Ein zentraler Aspekt der ILO-Konvention 169 ist die Anerkennung der Rolle indigener Völker als aktive Akteure in politischen Prozessen. Diese Konvention verpflichtet Staaten dazu, die Meinung und den Willen dieser Gemeinschaften zu respektieren, insbesondere wenn es um Projekte geht, die ihre Landrechte und kulturelle Integrität beeinflussen könnten. Für die Lausitzer Sorben bedeutet dies, dass sie nicht nur passive Empfänger von Maßnahmen sind, sondern aktiv in die Planungen und Entscheidungen einbezogen werden müssen, die ihre Zukunft betreffen. Die Möglichkeit zur Mitgestaltung stärkt nicht nur ihr kollektives Selbstbewusstsein, sondern fördert auch eine nachhaltige Entwicklung, die den Bedürfnissen ihrer Gemeinschaft Rechnung trägt. Insbesondere die internationale Rechtsprechung steht kolonialen Attitüden von Staaten eher ablehnend gegenüber.

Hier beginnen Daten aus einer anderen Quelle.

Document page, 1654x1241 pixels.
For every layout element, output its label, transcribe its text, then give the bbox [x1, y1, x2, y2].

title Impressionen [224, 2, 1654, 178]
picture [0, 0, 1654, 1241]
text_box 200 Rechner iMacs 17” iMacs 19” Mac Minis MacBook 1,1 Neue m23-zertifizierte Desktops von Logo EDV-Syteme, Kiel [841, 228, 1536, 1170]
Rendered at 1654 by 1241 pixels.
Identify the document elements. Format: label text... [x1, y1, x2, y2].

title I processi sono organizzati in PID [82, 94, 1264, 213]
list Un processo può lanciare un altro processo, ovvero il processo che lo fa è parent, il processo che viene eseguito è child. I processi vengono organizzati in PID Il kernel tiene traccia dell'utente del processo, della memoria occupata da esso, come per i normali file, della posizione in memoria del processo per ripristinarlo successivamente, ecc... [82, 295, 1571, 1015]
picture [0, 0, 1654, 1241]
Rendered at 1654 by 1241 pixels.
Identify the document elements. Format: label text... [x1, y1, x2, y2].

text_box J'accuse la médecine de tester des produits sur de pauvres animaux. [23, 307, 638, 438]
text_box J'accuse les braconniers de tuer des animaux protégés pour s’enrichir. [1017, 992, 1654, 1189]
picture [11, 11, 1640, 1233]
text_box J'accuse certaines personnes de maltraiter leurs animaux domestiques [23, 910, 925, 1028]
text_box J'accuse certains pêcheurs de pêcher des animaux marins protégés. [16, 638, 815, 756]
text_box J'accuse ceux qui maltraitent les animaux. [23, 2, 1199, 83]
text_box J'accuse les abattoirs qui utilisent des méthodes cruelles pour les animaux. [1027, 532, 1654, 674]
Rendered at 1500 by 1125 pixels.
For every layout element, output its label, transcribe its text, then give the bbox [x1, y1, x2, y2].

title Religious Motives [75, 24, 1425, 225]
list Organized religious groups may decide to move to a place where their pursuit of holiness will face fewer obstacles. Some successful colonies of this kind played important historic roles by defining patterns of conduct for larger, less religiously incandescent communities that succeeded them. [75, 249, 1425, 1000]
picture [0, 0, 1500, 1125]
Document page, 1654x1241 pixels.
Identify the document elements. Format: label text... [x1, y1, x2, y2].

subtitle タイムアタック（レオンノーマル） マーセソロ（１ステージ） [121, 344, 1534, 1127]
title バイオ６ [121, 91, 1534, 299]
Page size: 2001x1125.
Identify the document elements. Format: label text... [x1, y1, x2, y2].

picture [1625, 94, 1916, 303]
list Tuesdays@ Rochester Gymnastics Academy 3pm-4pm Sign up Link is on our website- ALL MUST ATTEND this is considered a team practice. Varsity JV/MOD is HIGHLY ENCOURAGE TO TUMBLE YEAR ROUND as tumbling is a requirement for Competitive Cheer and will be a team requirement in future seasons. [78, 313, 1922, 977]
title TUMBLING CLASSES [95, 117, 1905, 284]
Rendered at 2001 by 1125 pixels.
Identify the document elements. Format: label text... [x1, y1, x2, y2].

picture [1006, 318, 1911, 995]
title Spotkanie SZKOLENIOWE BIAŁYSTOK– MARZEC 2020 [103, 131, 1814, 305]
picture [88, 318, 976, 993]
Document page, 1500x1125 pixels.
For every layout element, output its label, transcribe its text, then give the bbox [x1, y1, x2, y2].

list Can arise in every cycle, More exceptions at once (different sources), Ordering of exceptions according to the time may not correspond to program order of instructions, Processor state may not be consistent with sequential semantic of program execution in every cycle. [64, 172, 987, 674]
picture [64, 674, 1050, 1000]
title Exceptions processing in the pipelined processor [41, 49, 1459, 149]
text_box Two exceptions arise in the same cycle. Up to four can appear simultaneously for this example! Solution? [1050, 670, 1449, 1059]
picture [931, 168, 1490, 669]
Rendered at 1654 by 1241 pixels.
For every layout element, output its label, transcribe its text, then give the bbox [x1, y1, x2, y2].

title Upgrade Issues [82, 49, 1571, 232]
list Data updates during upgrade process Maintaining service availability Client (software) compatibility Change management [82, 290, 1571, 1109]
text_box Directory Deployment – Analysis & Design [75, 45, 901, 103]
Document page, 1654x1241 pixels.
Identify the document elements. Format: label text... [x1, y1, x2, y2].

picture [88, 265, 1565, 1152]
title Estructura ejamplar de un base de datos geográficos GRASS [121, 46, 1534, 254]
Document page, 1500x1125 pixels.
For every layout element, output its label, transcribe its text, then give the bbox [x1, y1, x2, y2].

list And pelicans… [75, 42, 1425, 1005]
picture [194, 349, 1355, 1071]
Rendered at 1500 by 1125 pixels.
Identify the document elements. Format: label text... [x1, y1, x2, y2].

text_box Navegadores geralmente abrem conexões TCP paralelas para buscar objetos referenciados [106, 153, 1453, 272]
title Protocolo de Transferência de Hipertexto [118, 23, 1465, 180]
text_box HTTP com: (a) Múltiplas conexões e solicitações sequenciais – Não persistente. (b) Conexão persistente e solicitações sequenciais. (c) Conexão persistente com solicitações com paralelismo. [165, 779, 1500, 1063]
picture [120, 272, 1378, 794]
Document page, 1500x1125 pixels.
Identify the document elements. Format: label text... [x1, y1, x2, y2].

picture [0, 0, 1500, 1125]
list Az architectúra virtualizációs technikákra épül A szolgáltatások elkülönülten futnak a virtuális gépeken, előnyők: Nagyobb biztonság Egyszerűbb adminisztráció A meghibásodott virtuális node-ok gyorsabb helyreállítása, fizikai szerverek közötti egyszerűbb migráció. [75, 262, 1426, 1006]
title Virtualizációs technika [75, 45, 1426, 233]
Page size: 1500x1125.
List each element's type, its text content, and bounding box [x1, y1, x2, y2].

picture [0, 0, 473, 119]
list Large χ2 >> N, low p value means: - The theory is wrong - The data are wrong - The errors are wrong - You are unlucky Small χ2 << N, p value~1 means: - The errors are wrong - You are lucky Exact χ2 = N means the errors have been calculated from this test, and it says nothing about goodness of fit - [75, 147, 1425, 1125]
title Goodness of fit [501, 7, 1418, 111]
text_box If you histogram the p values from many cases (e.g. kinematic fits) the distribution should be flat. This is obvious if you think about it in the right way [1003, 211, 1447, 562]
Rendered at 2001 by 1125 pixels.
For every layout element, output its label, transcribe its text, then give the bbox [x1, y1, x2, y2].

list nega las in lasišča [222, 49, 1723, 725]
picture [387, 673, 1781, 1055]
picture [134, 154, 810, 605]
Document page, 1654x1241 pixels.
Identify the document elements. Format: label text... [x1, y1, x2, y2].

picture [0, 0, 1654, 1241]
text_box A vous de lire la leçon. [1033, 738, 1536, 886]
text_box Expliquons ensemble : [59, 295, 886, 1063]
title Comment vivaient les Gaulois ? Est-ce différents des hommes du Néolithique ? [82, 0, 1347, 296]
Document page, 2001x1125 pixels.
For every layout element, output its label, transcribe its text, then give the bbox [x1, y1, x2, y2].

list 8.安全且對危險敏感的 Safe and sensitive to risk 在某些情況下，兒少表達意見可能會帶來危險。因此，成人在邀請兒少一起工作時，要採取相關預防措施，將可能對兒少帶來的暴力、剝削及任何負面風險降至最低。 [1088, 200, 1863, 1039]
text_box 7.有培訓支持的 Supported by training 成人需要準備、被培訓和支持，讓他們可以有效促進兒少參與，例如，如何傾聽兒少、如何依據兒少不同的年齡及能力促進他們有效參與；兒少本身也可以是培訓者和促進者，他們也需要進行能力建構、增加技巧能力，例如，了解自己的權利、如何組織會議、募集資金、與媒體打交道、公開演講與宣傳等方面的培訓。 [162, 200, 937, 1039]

“Chagos-Inseln im Indischen Ozean gehören bisher zu Großbritannien” – “Archipel soll an seine Ureinwohner zurückgehen”
“Die Chagos-Inseln im Indischen Ozean gehören bisher zu Großbritannien. Nun hat der Uno-Gerichtshof entschieden: Der Archipel soll an seine Ureinwohner zurückgehen. … Die Richter sprachen dem Inselstaat Mauritius die rechtmäßige Verwaltung des Chagos-Archipels zu. Ursprünglich hatte das Gebiet zu Mauritius gehört – im Jahr 1965 allerdings, kurz vor der Unabhängigkeit von Mauritius, trennte London die Inseln ab und behielt sie als Kolonie. Rechtsvertreter für Mauritius sehen darin einen Verstoß gegen eine Uno-Resolution, die einen solchen Aufbruch von Kolonien vor ihrer Unabhängigkeit verbietet. … Die Abspaltung der Chagos-Inseln von Mauritius habe nicht auf einer “freien Entscheidung der betroffenen Menschen” basiert, so IGH-Präsident Yusuf. Damit verstoße sie gegen das Selbstbestimmungsrecht der Völker.”
“Abspaltung der Chagos-Inseln von Mauritius habe nicht auf einer “freien Entscheidung der betroffenen Menschen” basiert”
In diesem Kontext stellt sich die Frage: In welchem Maße lassen sich diese kolonialen Praktiken des Bundes und der Bundesländer mit der internationalen Rechtsprechung vereinbaren? Schließlich beruhen die meisten Entscheidungen über die Sorben ebenfalls nicht auf dem freien Willen der betroffenen Menschen.